Given this non-experimental view, economists have traditionally adopted a more theoretical approach that relied on building mathematical models of behaviour in order to explain, understand or predict behaviour in a variety of economic transactions. These models start from a series of ex ante assumptions that are typically based on the researcher’s intuition about the state of affairs. Then they go on to make predictions about changes in behaviour that would result from those underlying assumptions. The success of such models is measured by their internal coherence. In fact, the 1986 Nobel Laureate, Milton Friedman, suggests that the assumptions made by economists in building theoretical models do not propose to represent how the world works exactly. They merely proceed on the assumption that these are "as if” propositions, distilling regularities in behaviour that happen to be useful in deriving predictions. Therefore, even though a lot of theorising in economics depends crucially on the assumptions we make about individual preferences and behaviour, these assumptions should not be treated as empirical hypotheses to which the theory is committed.

This is also because any attempt to test theoretical models is subject to the Duhem— Quine problem. Since theories must be applied in a specific context in order to test them, it is virtually impossible to test a single theoretical hypothesis in isolation. Researchers need to make a series of supplementary assumptions in order to apply the theory to the context within which it is being tested. Consequently, if the theoretical postulates are not borne out by the data, it is often difficult to disentangle whether the hypothesis itself is incorrect or whether the problem lies with one or more of the supplementary assumptions.

This prompted Vernon Smith to argue:

Consequently, we come to believe that economic problems can be understood fully just by thinking about them. After the thinking has produced sufficient technical rigor, internal coherence and interpersonal agreement, economists can then apply the results to the world of data.

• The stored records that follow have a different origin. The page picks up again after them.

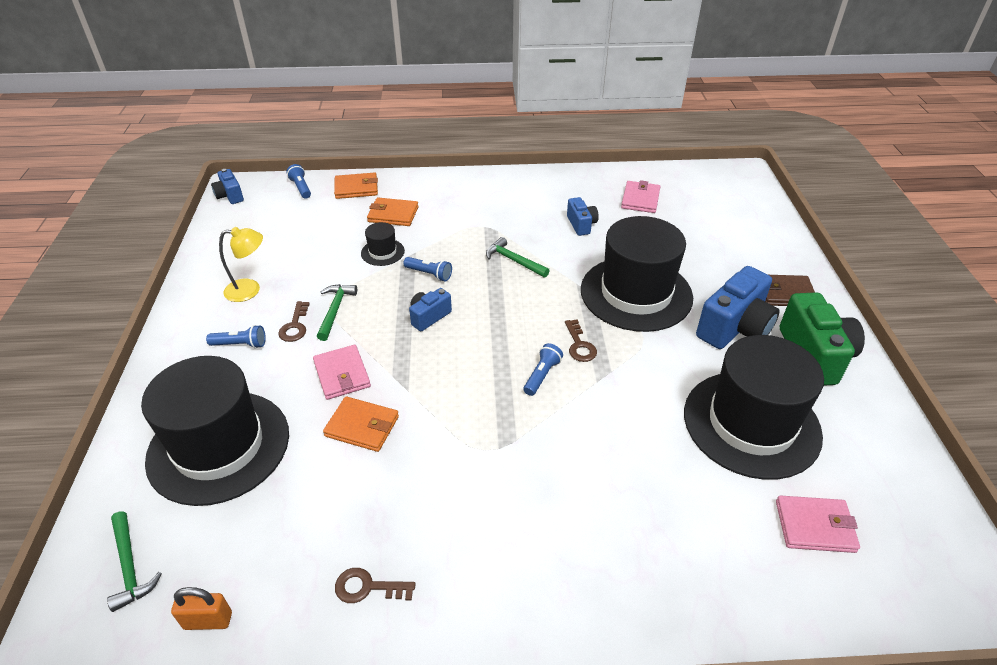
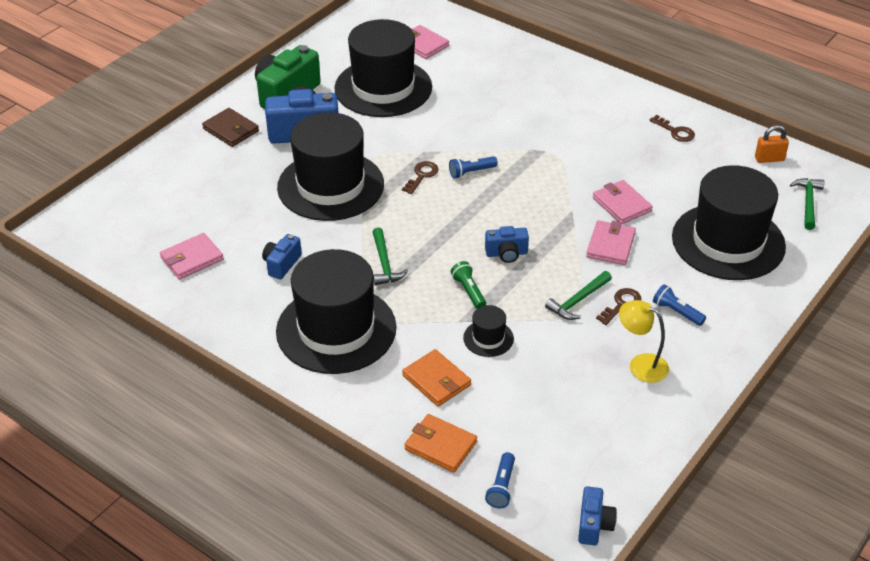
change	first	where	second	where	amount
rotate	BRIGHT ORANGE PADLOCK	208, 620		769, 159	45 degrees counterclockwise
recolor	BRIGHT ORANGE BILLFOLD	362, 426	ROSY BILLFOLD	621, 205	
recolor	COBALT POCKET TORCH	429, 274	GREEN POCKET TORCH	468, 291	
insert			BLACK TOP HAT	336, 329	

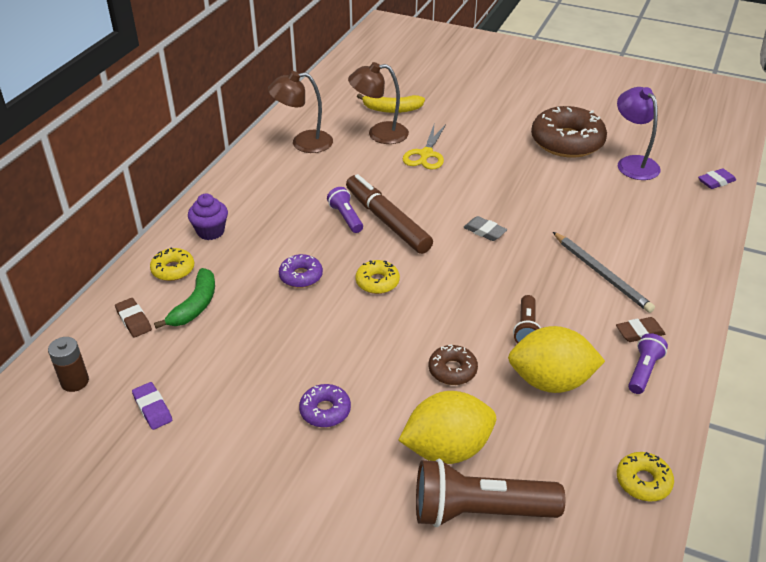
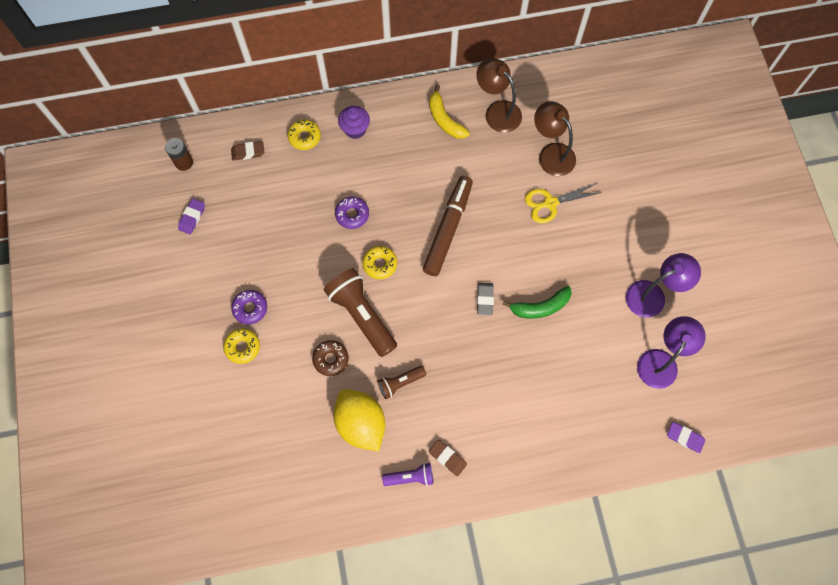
change	first	where	second	where	amount
rotate	DARK BROWN ERASER	134, 320		248, 152	60 degrees clockwise
move	GREEN BANANA FRUIT	195, 306		540, 307	
delete	PURPLE POCKET TORCH	346, 217			
move	BRIGHT YELLOW BANANA FRUIT	391, 109		444, 119	
delete	BRIGHT YELLOW CITRUS FRUIT	447, 449			
move	DARK BROWN POCKET TORCH	479, 511		362, 315	
replace	DARK BROWN DOUGHNUT	567, 142	PURPLE DESK LAMP	653, 295	
delete	ASH-GREY WOODEN PENCIL	601, 274			
move	BRIGHT YELLOW DOUGHNUT	643, 481		242, 347	

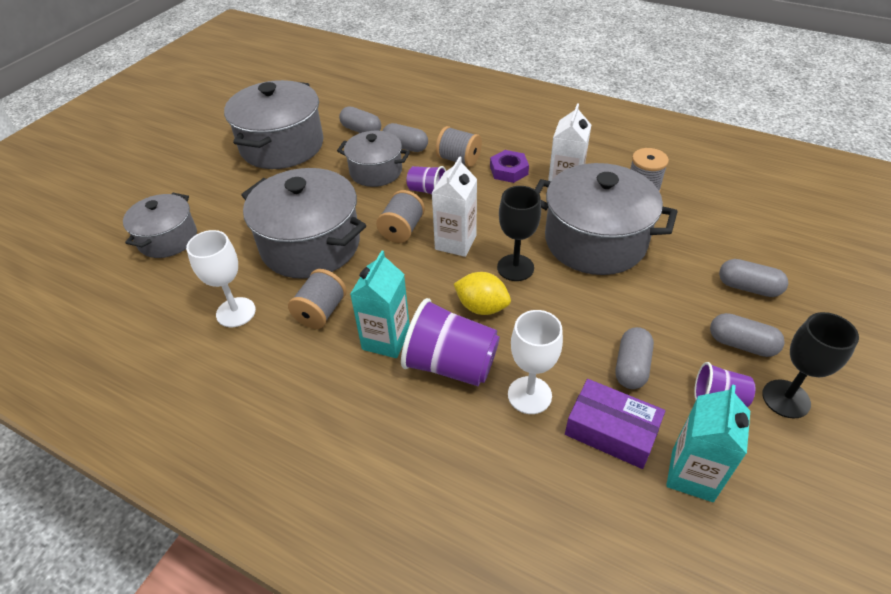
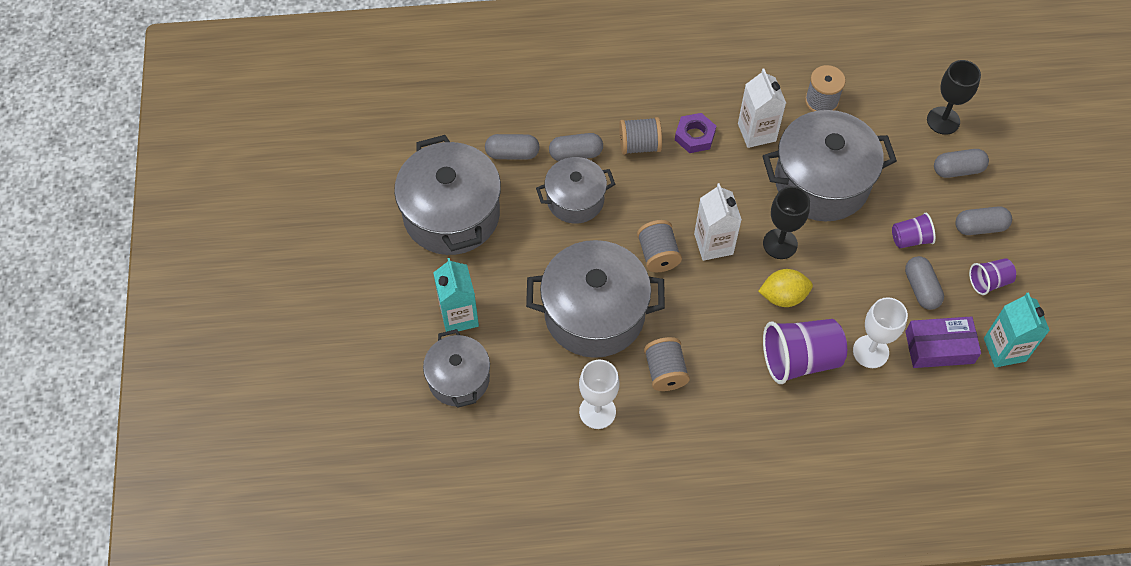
change	first	where	second	where	amount
move	AQUA MILK CARTON	386, 340		459, 316	
move	PURPLE BEAKER	427, 190		910, 239	
move	BLACK GOBLET	786, 399		943, 120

As a result, often economists were not overly concerned with empirical validation of the assumptions or predictions of theoretical models. Even when empirical validation was sought, it was usually via finding a natural experiment that might generate data suitable for testing a particular theory." However, one problem with field, that is, naturally occurring, data is that such data may not always be available, or may not be available in the exact form that is needed to answer a particular question. Moreover, since the data are generated by a one-time economic phenomenon, they may not necessarily be in the form that allows us to make causal inferences; that is, whether a particular phenomenon, X, caused another phenomenon, Y. A natural experiment is also impossible to replicate.